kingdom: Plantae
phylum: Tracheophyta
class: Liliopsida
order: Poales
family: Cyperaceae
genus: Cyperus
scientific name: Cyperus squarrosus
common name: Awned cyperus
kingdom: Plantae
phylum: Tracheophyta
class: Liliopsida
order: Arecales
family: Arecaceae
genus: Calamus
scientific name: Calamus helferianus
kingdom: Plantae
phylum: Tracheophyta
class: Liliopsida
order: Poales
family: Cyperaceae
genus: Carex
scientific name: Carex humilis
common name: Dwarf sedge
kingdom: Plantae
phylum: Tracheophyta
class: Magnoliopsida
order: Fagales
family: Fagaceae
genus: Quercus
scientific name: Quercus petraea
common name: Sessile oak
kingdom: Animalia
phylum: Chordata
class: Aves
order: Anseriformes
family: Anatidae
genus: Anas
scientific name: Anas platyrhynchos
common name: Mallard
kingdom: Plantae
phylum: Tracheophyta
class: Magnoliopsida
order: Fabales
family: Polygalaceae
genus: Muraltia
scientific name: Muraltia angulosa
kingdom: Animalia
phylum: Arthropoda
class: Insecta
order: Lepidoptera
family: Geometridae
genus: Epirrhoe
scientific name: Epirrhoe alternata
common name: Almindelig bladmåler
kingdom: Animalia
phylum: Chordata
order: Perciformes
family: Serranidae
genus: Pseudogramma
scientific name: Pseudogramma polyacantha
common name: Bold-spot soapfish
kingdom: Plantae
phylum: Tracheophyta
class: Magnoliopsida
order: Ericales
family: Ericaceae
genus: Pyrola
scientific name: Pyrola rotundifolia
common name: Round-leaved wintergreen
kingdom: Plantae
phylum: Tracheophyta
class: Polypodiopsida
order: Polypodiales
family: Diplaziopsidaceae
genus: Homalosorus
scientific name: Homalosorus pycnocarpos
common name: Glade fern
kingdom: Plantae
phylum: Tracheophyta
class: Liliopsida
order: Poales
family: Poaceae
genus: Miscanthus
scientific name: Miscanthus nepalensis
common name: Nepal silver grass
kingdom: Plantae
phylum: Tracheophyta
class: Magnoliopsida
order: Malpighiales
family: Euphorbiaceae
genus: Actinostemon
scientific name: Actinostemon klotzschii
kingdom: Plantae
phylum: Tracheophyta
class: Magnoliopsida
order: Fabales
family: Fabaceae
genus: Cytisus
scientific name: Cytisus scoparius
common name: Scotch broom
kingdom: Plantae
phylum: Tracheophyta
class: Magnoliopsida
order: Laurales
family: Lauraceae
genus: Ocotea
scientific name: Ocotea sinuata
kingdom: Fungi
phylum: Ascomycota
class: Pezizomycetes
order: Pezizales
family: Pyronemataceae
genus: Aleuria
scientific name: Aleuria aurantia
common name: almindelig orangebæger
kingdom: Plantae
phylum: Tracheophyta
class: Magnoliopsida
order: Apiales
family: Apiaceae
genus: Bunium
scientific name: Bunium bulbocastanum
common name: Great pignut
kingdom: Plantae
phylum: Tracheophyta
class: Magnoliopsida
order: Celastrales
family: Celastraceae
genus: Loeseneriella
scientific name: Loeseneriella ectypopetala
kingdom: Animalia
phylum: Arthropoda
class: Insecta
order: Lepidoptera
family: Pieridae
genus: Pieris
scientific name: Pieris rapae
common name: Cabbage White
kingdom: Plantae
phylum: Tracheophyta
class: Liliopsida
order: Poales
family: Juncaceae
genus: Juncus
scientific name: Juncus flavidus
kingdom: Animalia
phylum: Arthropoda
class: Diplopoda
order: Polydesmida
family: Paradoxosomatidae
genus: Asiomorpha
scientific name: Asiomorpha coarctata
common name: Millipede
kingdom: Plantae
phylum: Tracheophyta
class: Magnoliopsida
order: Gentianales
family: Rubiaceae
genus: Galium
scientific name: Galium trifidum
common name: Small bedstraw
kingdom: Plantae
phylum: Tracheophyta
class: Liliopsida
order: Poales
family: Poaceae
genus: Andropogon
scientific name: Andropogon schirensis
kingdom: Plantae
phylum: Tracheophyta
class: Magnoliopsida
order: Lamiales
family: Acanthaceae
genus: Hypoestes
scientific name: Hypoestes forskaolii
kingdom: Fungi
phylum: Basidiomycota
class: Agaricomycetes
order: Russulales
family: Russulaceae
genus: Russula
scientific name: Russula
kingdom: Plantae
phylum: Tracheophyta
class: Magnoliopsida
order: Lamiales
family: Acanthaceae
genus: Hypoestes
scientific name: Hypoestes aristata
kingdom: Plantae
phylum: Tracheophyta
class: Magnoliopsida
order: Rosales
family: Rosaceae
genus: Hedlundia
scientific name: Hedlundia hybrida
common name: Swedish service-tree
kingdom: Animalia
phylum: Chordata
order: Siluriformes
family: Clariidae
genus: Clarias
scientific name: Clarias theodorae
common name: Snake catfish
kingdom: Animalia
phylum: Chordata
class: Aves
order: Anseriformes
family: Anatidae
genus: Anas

_____

À FAIRE
Recopiez telles quelles les lignes de tous les enregistrements ci-dessus, s'il vous plaît.

BONNE RÉPONSE
kingdom: Plantae
phylum: Tracheophyta
class: Liliopsida
order: Poales
family: Cyperaceae
genus: Cyperus
scientific name: Cyperus squarrosus
common name: Awned cyperus
kingdom: Plantae
phylum: Tracheophyta
class: Liliopsida
order: Arecales
family: Arecaceae
genus: Calamus
scientific name: Calamus helferianus
kingdom: Plantae
phylum: Tracheophyta
class: Liliopsida
order: Poales
family: Cyperaceae
genus: Carex
scientific name: Carex humilis
common name: Dwarf sedge
kingdom: Plantae
phylum: Tracheophyta
class: Magnoliopsida
order: Fagales
family: Fagaceae
genus: Quercus
scientific name: Quercus petraea
common name: Sessile oak
kingdom: Animalia
phylum: Chordata
class: Aves
order: Anseriformes
family: Anatidae
genus: Anas
scientific name: Anas platyrhynchos
common name: Mallard
kingdom: Plantae
phylum: Tracheophyta
class: Magnoliopsida
order: Fabales
family: Polygalaceae
genus: Muraltia
scientific name: Muraltia angulosa
kingdom: Animalia
phylum: Arthropoda
class: Insecta
order: Lepidoptera
family: Geometridae
genus: Epirrhoe
scientific name: Epirrhoe alternata
common name: Almindelig bladmåler
kingdom: Animalia
phylum: Chordata
order: Perciformes
family: Serranidae
genus: Pseudogramma
scientific name: Pseudogramma polyacantha
common name: Bold-spot soapfish
kingdom: Plantae
phylum: Tracheophyta
class: Magnoliopsida
order: Ericales
family: Ericaceae
genus: Pyrola
scientific name: Pyrola rotundifolia
common name: Round-leaved wintergreen
kingdom: Plantae
phylum: Tracheophyta
class: Polypodiopsida
order: Polypodiales
family: Diplaziopsidaceae
genus: Homalosorus
scientific name: Homalosorus pycnocarpos
common name: Glade fern
kingdom: Plantae
phylum: Tracheophyta
class: Liliopsida
order: Poales
family: Poaceae
genus: Miscanthus
scientific name: Miscanthus nepalensis
common name: Nepal silver grass
kingdom: Plantae
phylum: Tracheophyta
class: Magnoliopsida
order: Malpighiales
family: Euphorbiaceae
genus: Actinostemon
scientific name: Actinostemon klotzschii
kingdom: Plantae
phylum: Tracheophyta
class: Magnoliopsida
order: Fabales
family: Fabaceae
genus: Cytisus
scientific name: Cytisus scoparius
common name: Scotch broom
kingdom: Plantae
phylum: Tracheophyta
class: Magnoliopsida
order: Laurales
family: Lauraceae
genus: Ocotea
scientific name: Ocotea sinuata
kingdom: Fungi
phylum: Ascomycota
class: Pezizomycetes
order: Pezizales
family: Pyronemataceae
genus: Aleuria
scientific name: Aleuria aurantia
common name: almindelig orangebæger
kingdom: Plantae
phylum: Tracheophyta
class: Magnoliopsida
order: Apiales
family: Apiaceae
genus: Bunium
scientific name: Bunium bulbocastanum
common name: Great pignut
kingdom: Plantae
phylum: Tracheophyta
class: Magnoliopsida
order: Celastrales
family: Celastraceae
genus: Loeseneriella
scientific name: Loeseneriella ectypopetala
kingdom: Animalia
phylum: Arthropoda
class: Insecta
order: Lepidoptera
family: Pieridae
genus: Pieris
scientific name: Pieris rapae
common name: Cabbage White
kingdom: Plantae
phylum: Tracheophyta
class: Liliopsida
order: Poales
family: Juncaceae
genus: Juncus
scientific name: Juncus flavidus
kingdom: Animalia
phylum: Arthropoda
class: Diplopoda
order: Polydesmida
family: Paradoxosomatidae
genus: Asiomorpha
scientific name: Asiomorpha coarctata
common name: Millipede
kingdom: Plantae
phylum: Tracheophyta
class: Magnoliopsida
order: Gentianales
family: Rubiaceae
genus: Galium
scientific name: Galium trifidum
common name: Small bedstraw
kingdom: Plantae
phylum: Tracheophyta
class: Liliopsida
order: Poales
family: Poaceae
genus: Andropogon
scientific name: Andropogon schirensis
kingdom: Plantae
phylum: Tracheophyta
class: Magnoliopsida
order: Lamiales
family: Acanthaceae
genus: Hypoestes
scientific name: Hypoestes forskaolii
kingdom: Fungi
phylum: Basidiomycota
class: Agaricomycetes
order: Russulales
family: Russulaceae
genus: Russula
scientific name: Russula
kingdom: Plantae
phylum: Tracheophyta
class: Magnoliopsida
order: Lamiales
family: Acanthaceae
genus: Hypoestes
scientific name: Hypoestes aristata
kingdom: Plantae
phylum: Tracheophyta
class: Magnoliopsida
order: Rosales
family: Rosaceae
genus: Hedlundia
scientific name: Hedlundia hybrida
common name: Swedish service-tree
kingdom: Animalia
phylum: Chordata
order: Siluriformes
family: Clariidae
genus: Clarias
scientific name: Clarias theodorae
common name: Snake catfish
kingdom: Animalia
phylum: Chordata
class: Aves
order: Anseriformes
family: Anatidae
genus: Anas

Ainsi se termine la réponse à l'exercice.